WHAT NEEDS TO BE DONE
Copy each entry precisely as written, and do not carry over the pictures.

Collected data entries
┄┄┄┄┄┄┄┄┄┄┄┄┄┄┄┄┄┄┄┄
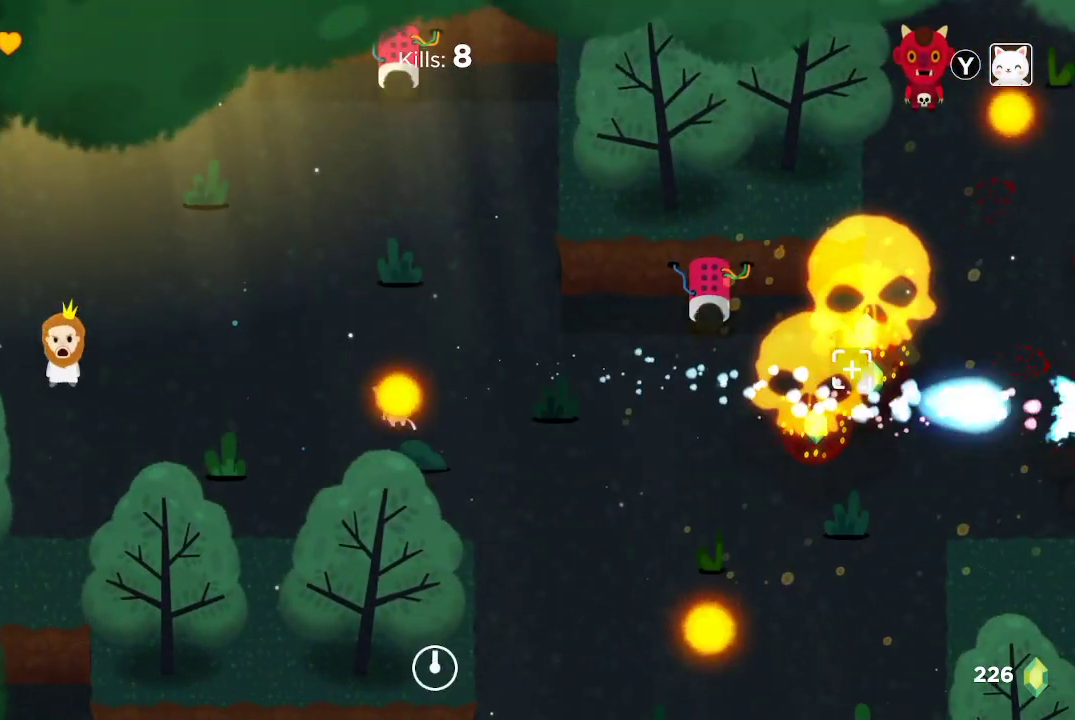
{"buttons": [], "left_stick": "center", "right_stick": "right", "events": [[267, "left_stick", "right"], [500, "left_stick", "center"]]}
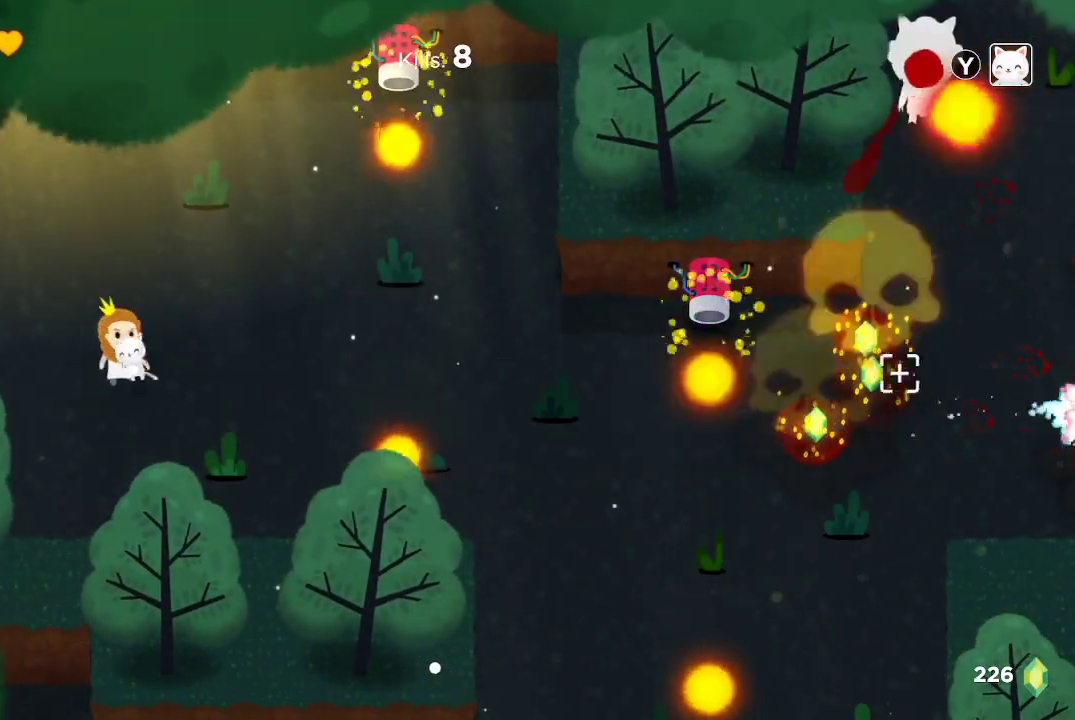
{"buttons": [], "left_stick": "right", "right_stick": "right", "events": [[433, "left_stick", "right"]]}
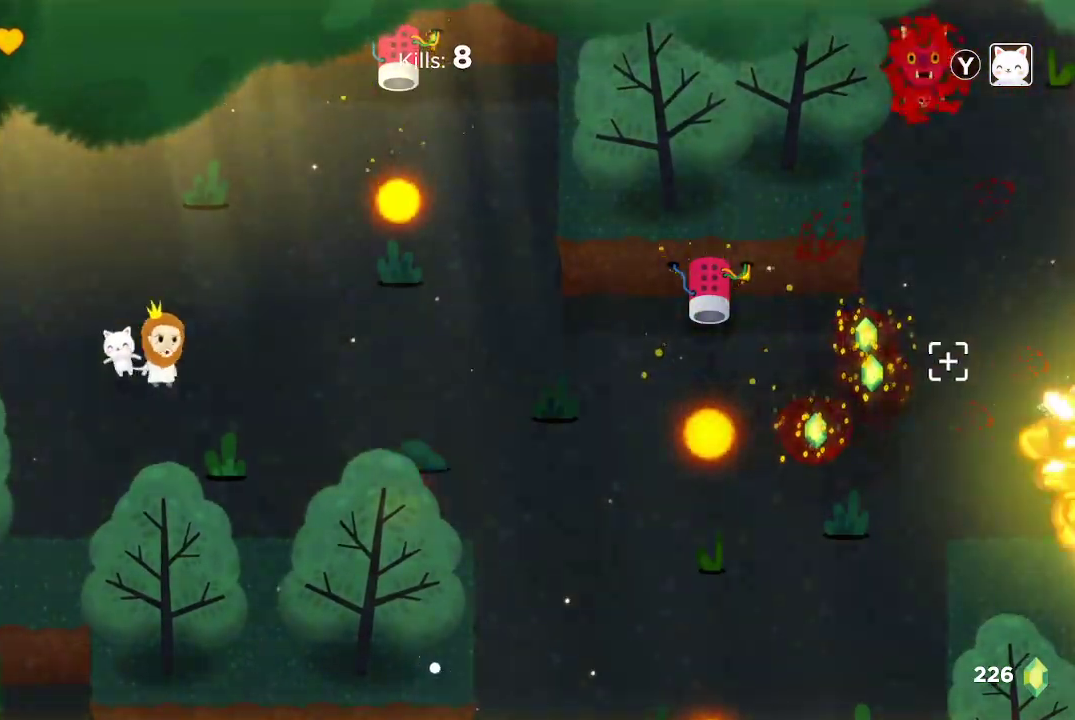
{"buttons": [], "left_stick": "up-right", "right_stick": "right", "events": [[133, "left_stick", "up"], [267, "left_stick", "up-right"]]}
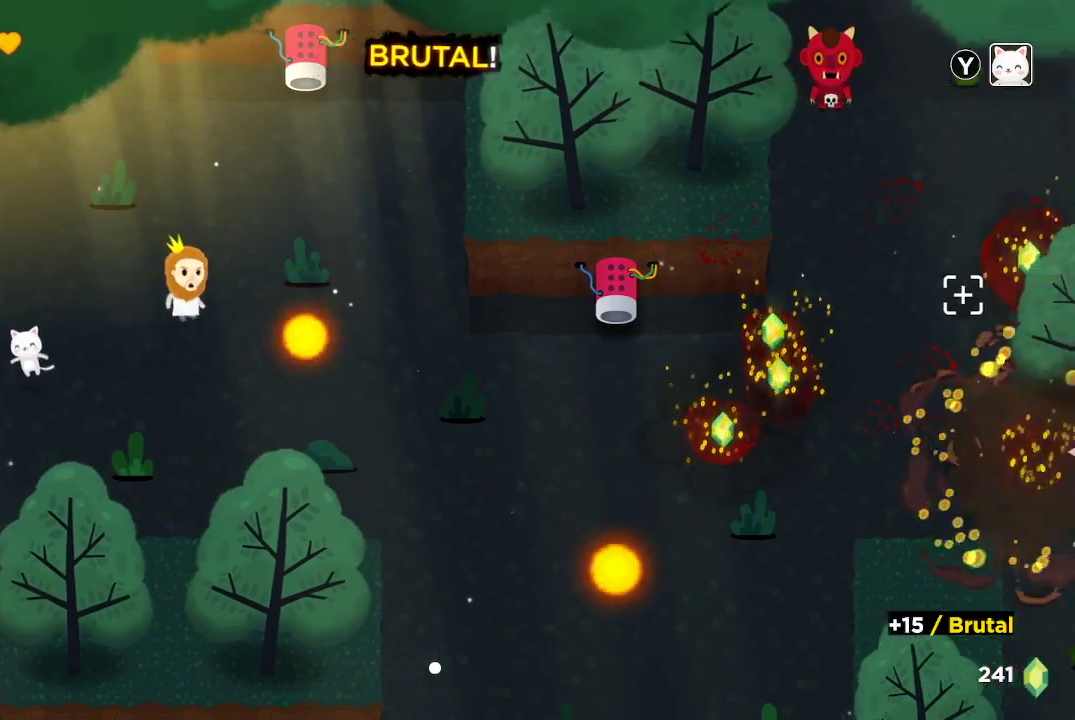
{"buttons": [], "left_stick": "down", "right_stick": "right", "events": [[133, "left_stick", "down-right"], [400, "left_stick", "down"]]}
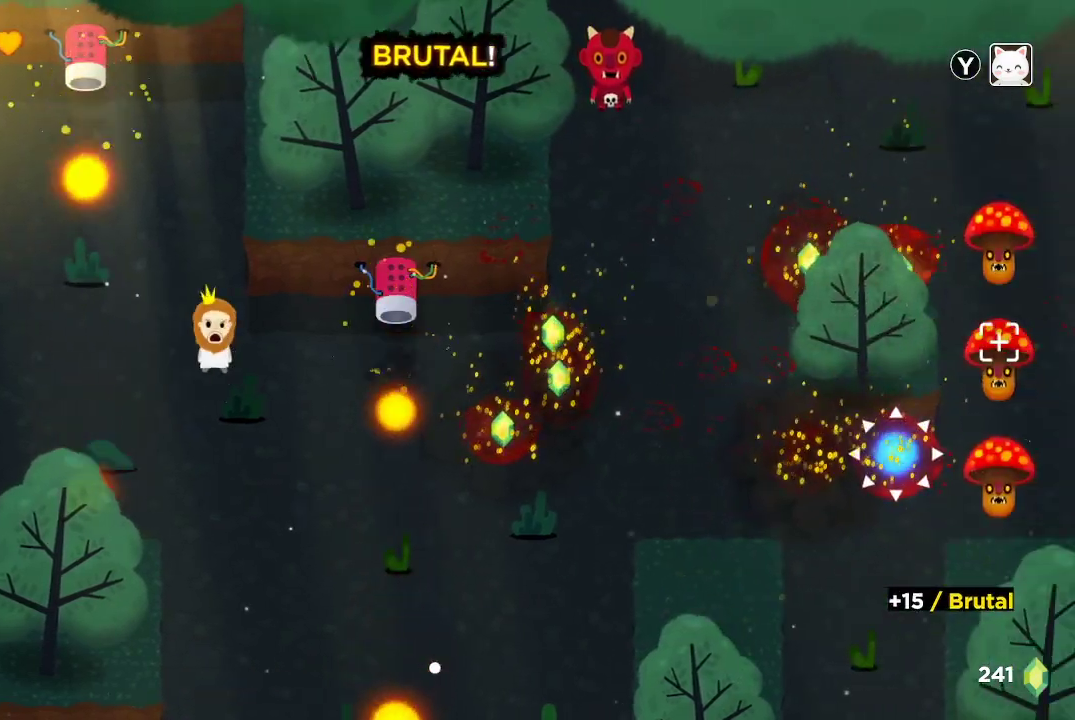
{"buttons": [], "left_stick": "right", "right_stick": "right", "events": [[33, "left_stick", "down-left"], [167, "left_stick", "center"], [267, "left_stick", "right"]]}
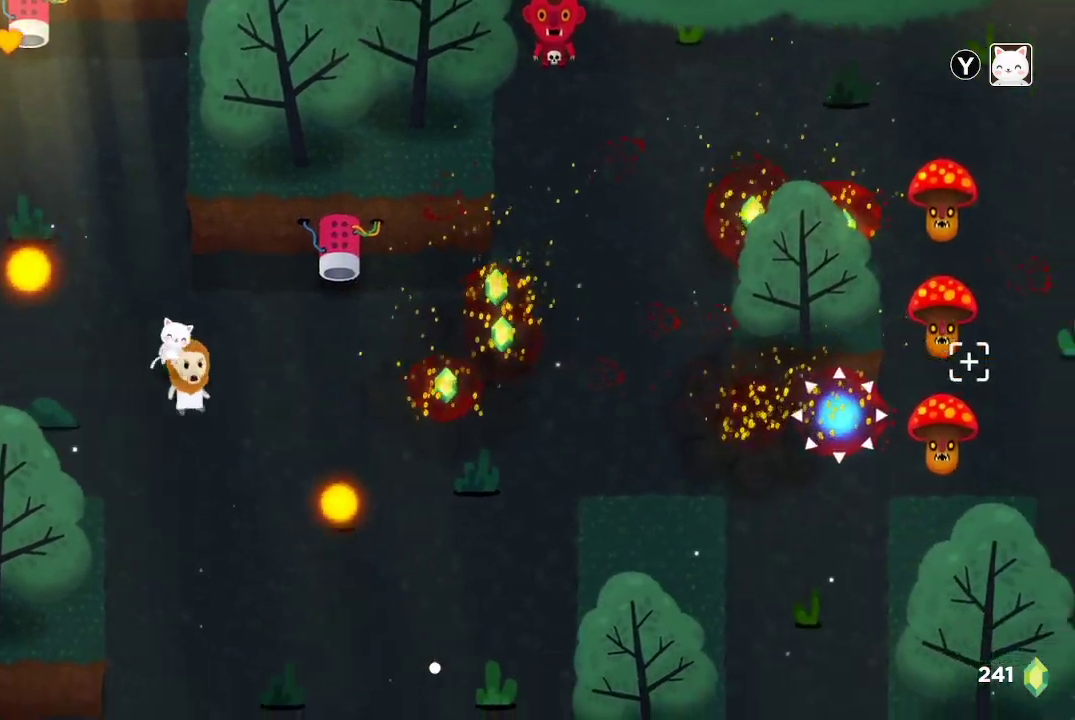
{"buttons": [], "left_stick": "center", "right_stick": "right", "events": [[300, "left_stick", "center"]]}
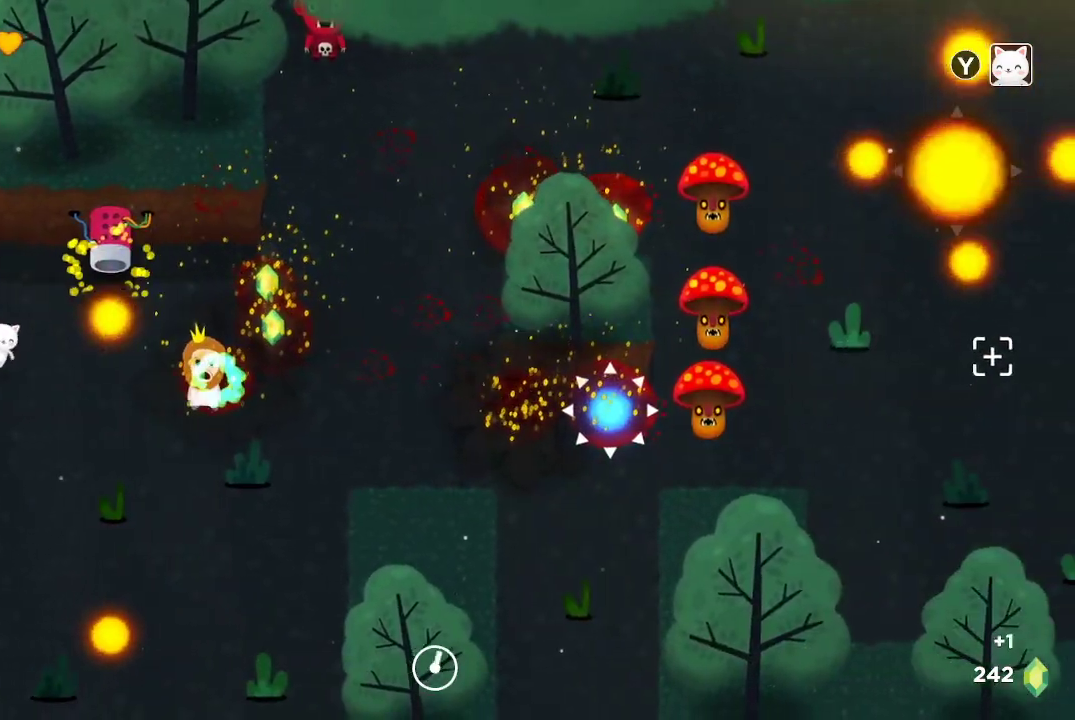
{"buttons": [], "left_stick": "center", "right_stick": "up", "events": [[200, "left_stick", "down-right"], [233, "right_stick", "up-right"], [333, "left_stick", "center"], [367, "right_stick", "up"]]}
┄┄┄┄┄┄┄┄┄┄┄┄┄┄┄┄┄┄┄┄
SOLUTION FOR THIS EXERCISE
{"buttons": [], "left_stick": "center", "right_stick": "right", "events": [[267, "left_stick", "right"], [500, "left_stick", "center"]]}
{"buttons": [], "left_stick": "right", "right_stick": "right", "events": [[433, "left_stick", "right"]]}
{"buttons": [], "left_stick": "up-right", "right_stick": "right", "events": [[133, "left_stick", "up"], [267, "left_stick", "up-right"]]}
{"buttons": [], "left_stick": "down", "right_stick": "right", "events": [[133, "left_stick", "down-right"], [400, "left_stick", "down"]]}
{"buttons": [], "left_stick": "right", "right_stick": "right", "events": [[33, "left_stick", "down-left"], [167, "left_stick", "center"], [267, "left_stick", "right"]]}
{"buttons": [], "left_stick": "center", "right_stick": "right", "events": [[300, "left_stick", "center"]]}
{"buttons": [], "left_stick": "center", "right_stick": "up", "events": [[200, "left_stick", "down-right"], [233, "right_stick", "up-right"], [333, "left_stick", "center"], [367, "right_stick", "up"]]}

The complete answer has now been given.